==== EXCERPTED TEXT

Beyond education, however, similar research efforts have already taken hold. One good example is Andreas Hirblinger’s (2023) exploration of research strategies for postdigital peacebuilding. In the first step, Hirblinger explores the main features of postdigital policy. ‘Contrary to narratives in policy and practice that tend to fetishize the digital,’ writes Hirblinger, ‘digital peacebuilding cannot be meaningfully separated from peacebuilding before digitalization.’ Therefore, ‘[r]esisting the call for a “digital turn,” a post-digital lens helps to research, rewrite, and rework the digital while simultaneously staying with and moving beyond digitalization’ (Hirblinger 2023).

After a tour de force of appropriating various postdigital theories to policy contexts, Hirblinger argues that the postdigital helps researchers to:

(1) establish a critical distance to narratives of fast-paced innovation and progress that fetishize the digital, (2) scrutinize how digitalization compounds contemporary approaches and constellations of peacebuilding, (3) engage with the uneven temporalities of digital peacebuilding and its diverse global manifestations, (4) shed light on its real, embodied, and tangible effects on conflict-affected populations, (5) hold digitalization accountable by unearthing disillusionments and failures, (6) re-adjust our focus on human agency in the development and use of the socio-technical systems that constitute digital peacebuilding, (7) and finally, take a rhizomatic view that is concerned with how power relations make and break digitalized peacebuilding networks. (Hirblinger 2023)

========
==== DATA UNDER STUDY

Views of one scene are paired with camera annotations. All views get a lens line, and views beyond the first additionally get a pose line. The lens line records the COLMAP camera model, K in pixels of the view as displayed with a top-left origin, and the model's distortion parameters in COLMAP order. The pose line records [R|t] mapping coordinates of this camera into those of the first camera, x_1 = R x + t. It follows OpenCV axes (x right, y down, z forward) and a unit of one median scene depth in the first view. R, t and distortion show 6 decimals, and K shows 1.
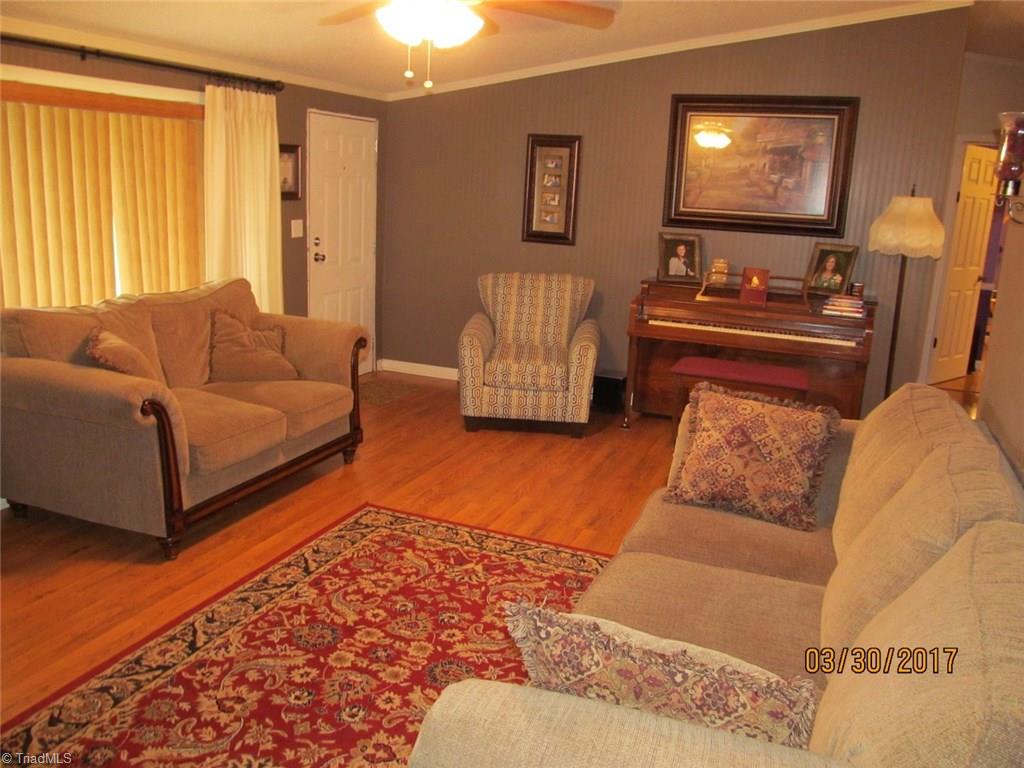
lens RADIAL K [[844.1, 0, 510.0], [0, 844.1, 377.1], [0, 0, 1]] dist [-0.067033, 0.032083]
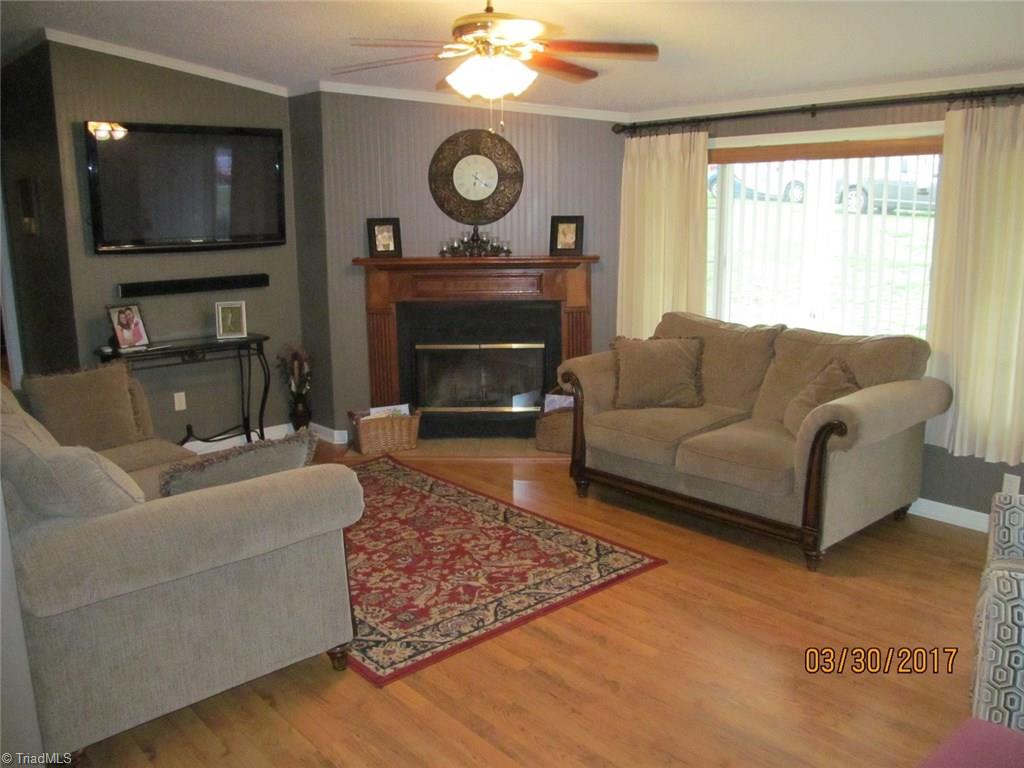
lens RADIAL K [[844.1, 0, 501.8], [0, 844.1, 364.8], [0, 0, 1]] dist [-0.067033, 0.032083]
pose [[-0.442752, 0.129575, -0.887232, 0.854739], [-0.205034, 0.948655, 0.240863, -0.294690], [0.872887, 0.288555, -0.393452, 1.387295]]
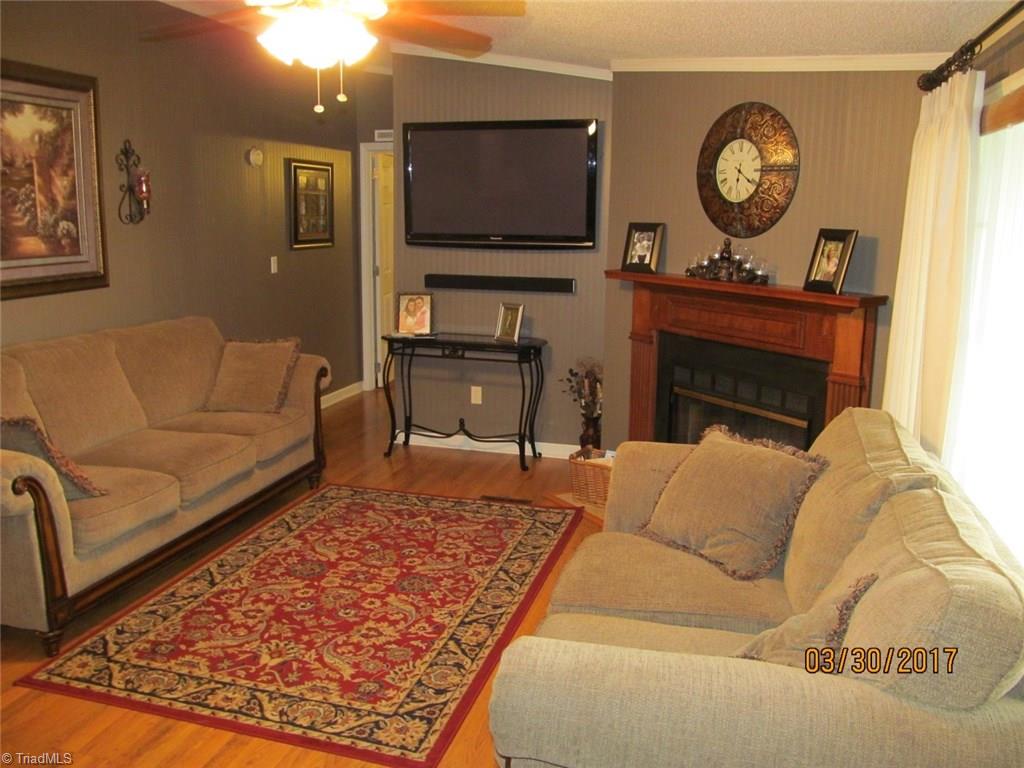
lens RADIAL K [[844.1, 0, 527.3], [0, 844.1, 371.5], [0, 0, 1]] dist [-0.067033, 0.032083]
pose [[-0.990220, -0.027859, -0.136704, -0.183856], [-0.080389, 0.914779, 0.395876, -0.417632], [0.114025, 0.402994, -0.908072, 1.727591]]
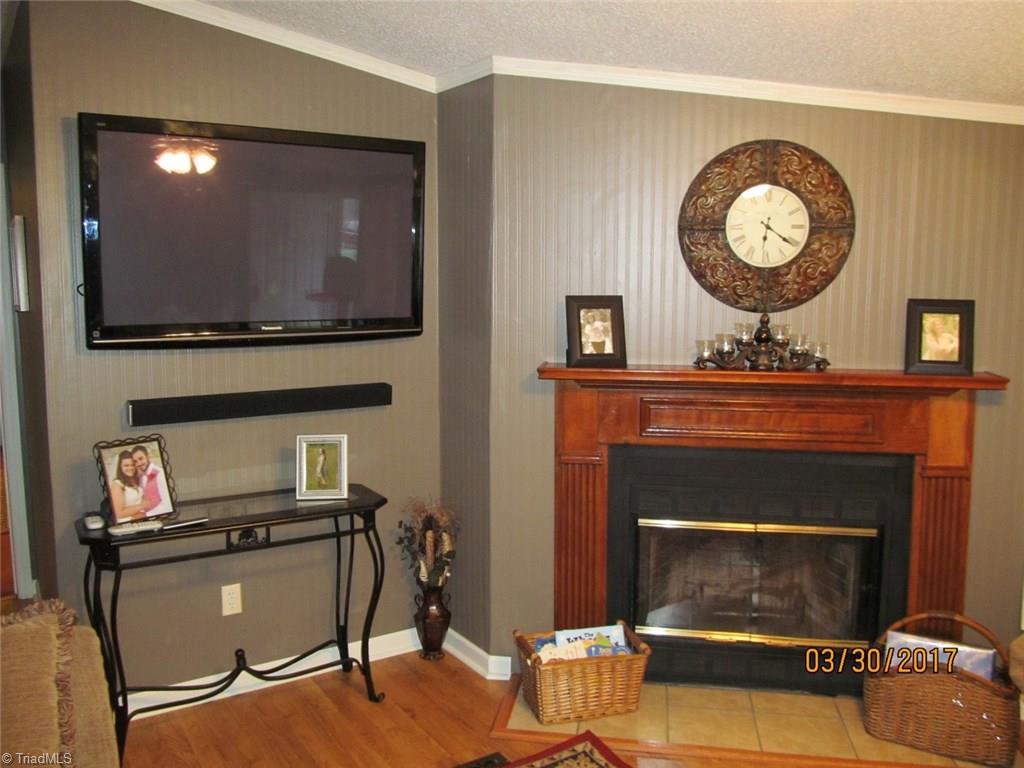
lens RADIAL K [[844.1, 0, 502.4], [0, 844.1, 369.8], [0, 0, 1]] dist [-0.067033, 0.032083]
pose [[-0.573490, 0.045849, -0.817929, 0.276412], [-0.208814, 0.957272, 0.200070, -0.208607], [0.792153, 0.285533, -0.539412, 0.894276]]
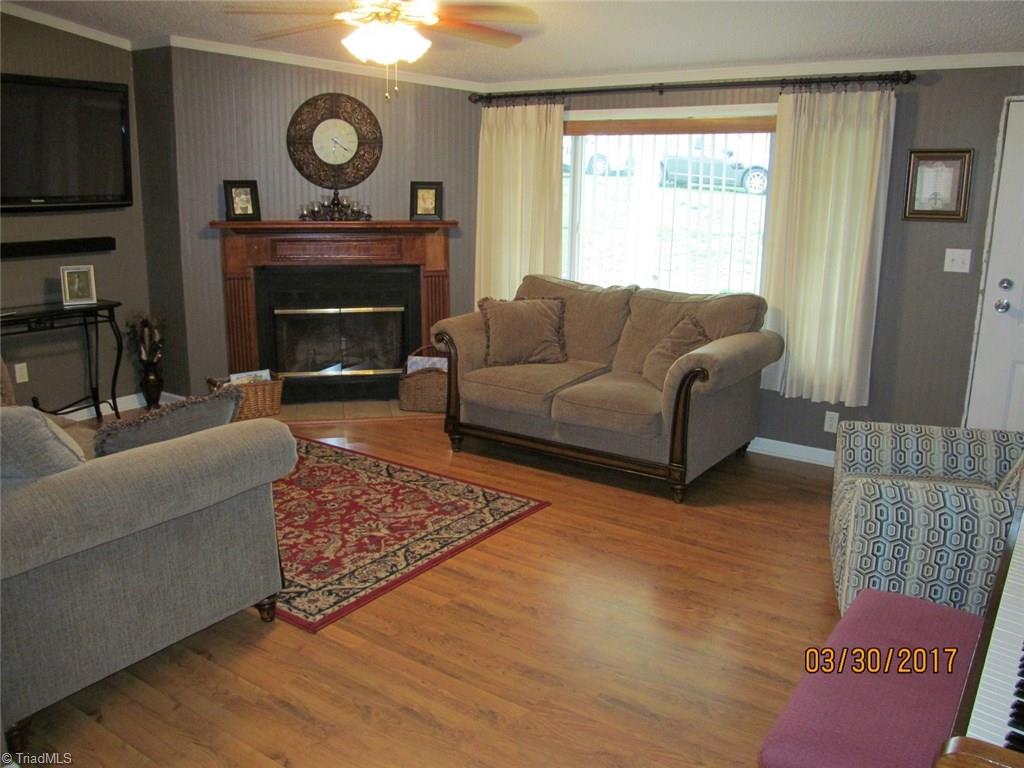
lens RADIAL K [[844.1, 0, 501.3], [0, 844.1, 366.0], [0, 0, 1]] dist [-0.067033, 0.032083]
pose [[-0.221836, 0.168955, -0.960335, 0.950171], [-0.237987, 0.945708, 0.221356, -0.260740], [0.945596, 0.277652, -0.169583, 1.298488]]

========
==== DATA UNDER STUDY

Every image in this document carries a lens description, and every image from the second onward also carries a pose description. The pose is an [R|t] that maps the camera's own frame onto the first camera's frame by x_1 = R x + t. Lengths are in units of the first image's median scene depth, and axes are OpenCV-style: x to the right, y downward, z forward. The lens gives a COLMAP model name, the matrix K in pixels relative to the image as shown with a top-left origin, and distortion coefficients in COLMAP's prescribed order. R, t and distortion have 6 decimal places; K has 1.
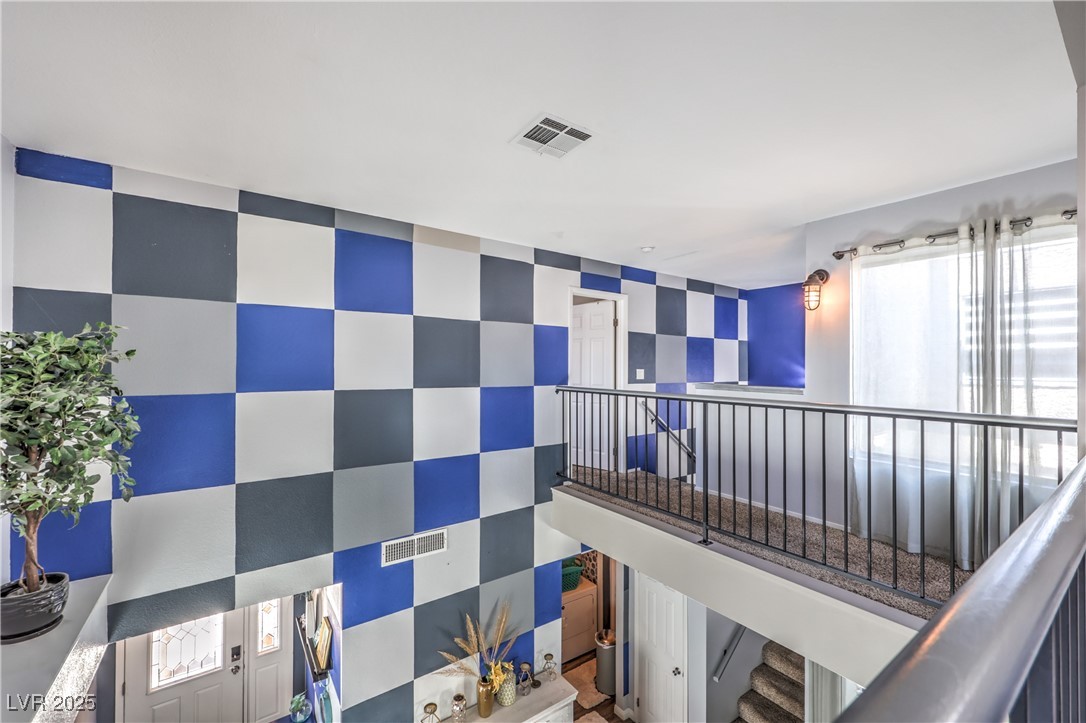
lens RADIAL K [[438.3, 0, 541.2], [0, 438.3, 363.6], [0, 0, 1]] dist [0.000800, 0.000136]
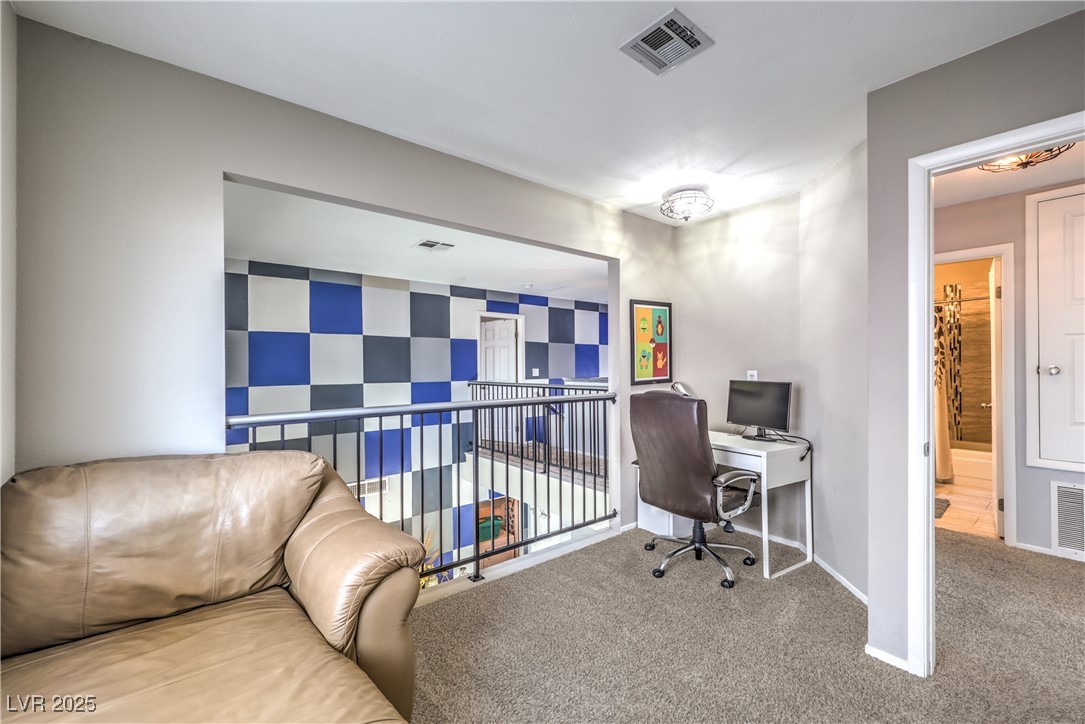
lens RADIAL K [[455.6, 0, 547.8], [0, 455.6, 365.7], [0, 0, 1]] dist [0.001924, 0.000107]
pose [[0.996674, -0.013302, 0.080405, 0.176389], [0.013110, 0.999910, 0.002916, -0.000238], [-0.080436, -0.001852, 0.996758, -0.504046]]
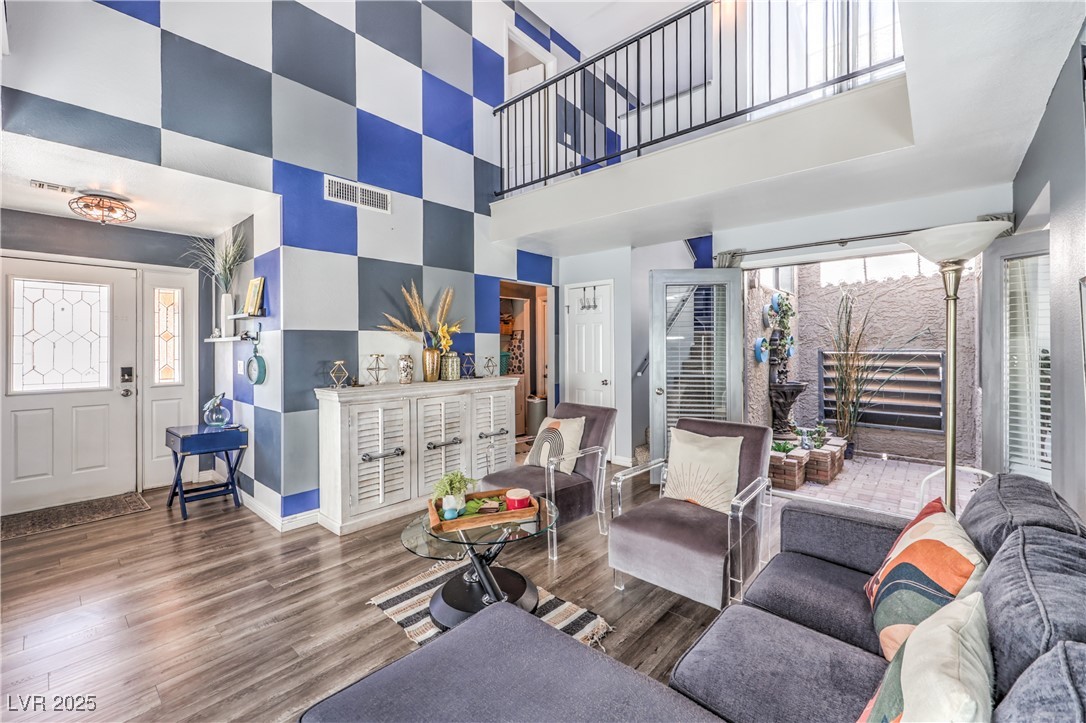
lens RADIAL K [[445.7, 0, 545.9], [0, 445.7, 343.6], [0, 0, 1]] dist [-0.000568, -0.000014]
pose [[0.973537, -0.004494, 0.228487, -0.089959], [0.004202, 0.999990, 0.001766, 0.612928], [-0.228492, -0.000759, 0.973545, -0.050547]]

========

COMPLETE THE FOLLOWING
**A.** Please transcribe the part of the passage on postdigital peacebuilding that opens with the words containing "Beyond education, however, similar" and closes with "digitalization’ (Hirblinger 2023).".
**B.** In the passage on postdigital peacebuilding, what kind of view does Hirblinger say the postdigital lets researchers take when examining how power relations make and break digitalized peacebuilding networks?

RESULTS FOR THE EXERCISE
**A.**
Beyond education, however, similar research efforts have already taken hold. One good example is Andreas Hirblinger’s (2023) exploration of research strategies for postdigital peacebuilding. In the first step, Hirblinger explores the main features of postdigital policy. ‘Contrary to narratives in policy and practice that tend to fetishize the digital,’ writes Hirblinger, ‘digital peacebuilding cannot be meaningfully separated from peacebuilding before digitalization.’ Therefore, ‘[r]esisting the call for a “digital turn,” a post-digital lens helps to research, rewrite, and rework the digital while simultaneously staying with and moving beyond digitalization’ (Hirblinger 2023).

**B.** A rhizomatic view.